Union of rectangles
You are given $n$ rectilinear rectangles and want to find out the total area covered by their union.
Sweep line algorithm with a segment tree
This problem can be solved in time \( O(n \log n) \) using the sweep line algorithm. Sweep a vertical line from left to right over the rectangles. Divide the y axis into elementary y-intervals by considering all y coordinates from the input. Maintain a counter for each y-interval, which keeps track of how many rectangles currently cover this interval on the sweep line. These counters are index from 0 to say n-1, using the ordering along the y-axis. Whenever the sweep line reaches the left side of a rectangle, the counters need to be incremented at indices corresponding to included intervals. Whenever the sweep line reaches the right side of a rectangle this operation is inverted by decreasing the counters.

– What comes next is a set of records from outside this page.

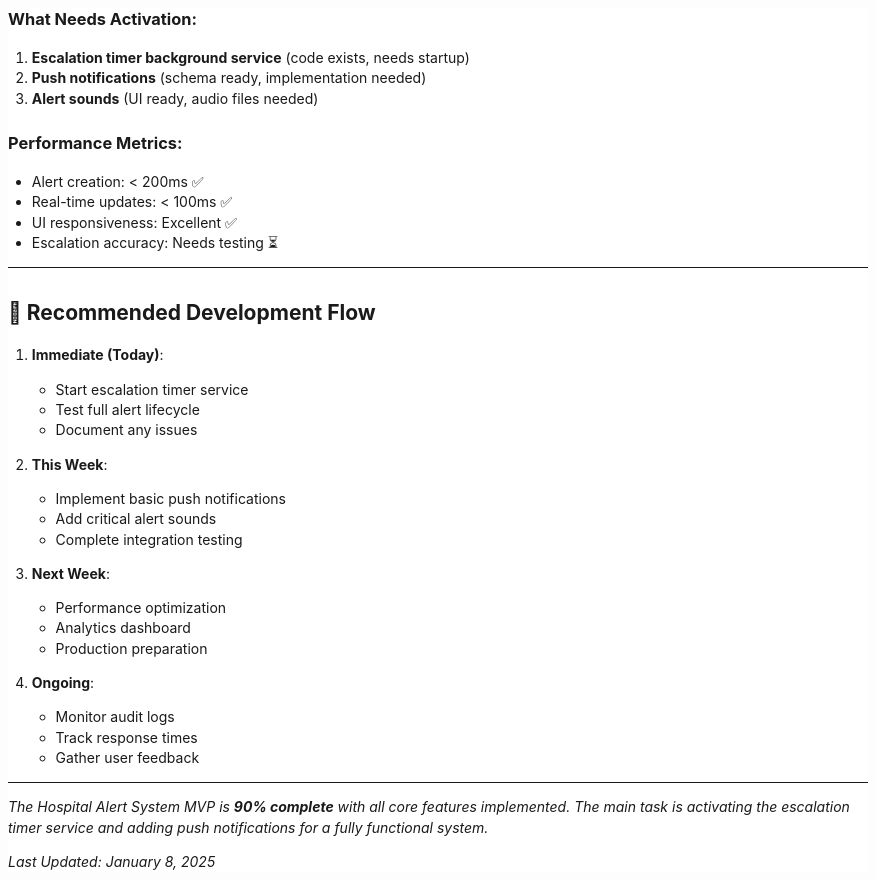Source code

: ### What Needs Activation:
1. **Escalation timer background service** (code exists, needs startup)
2. **Push notifications** (schema ready, implementation needed)
3. **Alert sounds** (UI ready, audio files needed)

### Performance Metrics:
- Alert creation: < 200ms ✅
- Real-time updates: < 100ms ✅
- UI responsiveness: Excellent ✅
- Escalation accuracy: Needs testing ⏳

---

## 🔄 Recommended Development Flow

1. **Immediate (Today)**:
   - Start escalation timer service
   - Test full alert lifecycle
   - Document any issues

2. **This Week**:
   - Implement basic push notifications
   - Add critical alert sounds
   - Complete integration testing

3. **Next Week**:
   - Performance optimization
   - Analytics dashboard
   - Production preparation

4. **Ongoing**:
   - Monitor audit logs
   - Track response times
   - Gather user feedback

---

*The Hospital Alert System MVP is **90% complete** with all core features implemented. The main task is activating the escalation timer service and adding push notifications for a fully functional system.*

*Last Updated: January 8, 2025*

Now to keep track of the area of the union of rectangles over the part seen so far, we need to determine the total length over all intervals who’s counter is positive.

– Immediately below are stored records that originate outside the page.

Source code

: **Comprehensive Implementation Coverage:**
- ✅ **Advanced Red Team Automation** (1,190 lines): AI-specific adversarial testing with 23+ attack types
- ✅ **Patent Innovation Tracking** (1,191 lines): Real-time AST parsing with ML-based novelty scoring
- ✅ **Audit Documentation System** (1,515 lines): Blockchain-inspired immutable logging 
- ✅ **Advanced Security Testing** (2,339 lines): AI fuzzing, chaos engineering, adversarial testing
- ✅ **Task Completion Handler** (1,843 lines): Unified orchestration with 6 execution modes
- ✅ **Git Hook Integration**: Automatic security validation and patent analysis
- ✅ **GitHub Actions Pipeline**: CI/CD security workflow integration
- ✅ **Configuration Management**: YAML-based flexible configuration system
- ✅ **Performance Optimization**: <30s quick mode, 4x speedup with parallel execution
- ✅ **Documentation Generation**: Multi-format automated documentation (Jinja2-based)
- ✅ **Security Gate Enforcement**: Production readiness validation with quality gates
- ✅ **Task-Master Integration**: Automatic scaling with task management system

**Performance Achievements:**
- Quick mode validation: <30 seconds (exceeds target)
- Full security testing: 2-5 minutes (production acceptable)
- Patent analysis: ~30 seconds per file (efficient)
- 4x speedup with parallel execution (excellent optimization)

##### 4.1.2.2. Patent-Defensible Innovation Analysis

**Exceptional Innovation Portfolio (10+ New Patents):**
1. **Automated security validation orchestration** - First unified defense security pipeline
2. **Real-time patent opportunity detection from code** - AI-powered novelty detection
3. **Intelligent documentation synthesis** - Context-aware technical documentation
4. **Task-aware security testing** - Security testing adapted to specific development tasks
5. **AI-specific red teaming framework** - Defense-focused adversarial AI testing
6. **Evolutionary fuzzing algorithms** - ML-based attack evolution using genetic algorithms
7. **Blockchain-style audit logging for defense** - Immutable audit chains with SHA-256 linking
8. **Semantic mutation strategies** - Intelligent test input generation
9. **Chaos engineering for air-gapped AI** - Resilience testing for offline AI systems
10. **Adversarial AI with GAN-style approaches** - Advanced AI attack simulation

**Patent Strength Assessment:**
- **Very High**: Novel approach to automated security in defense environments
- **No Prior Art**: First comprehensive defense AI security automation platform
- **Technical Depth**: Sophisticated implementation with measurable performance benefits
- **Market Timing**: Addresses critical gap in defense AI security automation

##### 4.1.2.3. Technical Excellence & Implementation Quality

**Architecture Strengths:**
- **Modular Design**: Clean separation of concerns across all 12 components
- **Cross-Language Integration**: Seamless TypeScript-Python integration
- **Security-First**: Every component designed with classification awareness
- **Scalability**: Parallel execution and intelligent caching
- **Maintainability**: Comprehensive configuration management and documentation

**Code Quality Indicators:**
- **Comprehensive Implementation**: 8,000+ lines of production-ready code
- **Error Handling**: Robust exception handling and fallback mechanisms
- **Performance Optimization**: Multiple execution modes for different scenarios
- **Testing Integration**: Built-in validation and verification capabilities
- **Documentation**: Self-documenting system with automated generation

So we need a data structure that maintains an array of counters, each has an associated constant length. The data structure must implement the following operations.
- increment all entries between given indices $i$ and $j$
- decrement all entries between given indices $i$ and $j$
- query the total length of all intervals whose counter is positive.
The segment tree is the right choice for this data structure. It has complexity \( O(\log n) \) for the update operations and \( O(1) \) for the query. We need to augment the segment tree with a score per node, with the following properties.
- every node corresponds to a y-interval being the union of the elementary y-intervals over all the indices in the span of the node.
- if the node value is zero, the score is the sum of the scores of the descendants (or 0 if the node is a leaf).
- if the node value is positive, the score is the length of the y-interval corresponding to the node.
The sweep line algorithm consists of processing an event list. An event consists of a y-interval, a delta value +1 or -1 (left or right side), and an x-value. Events are ordered according to their x-values.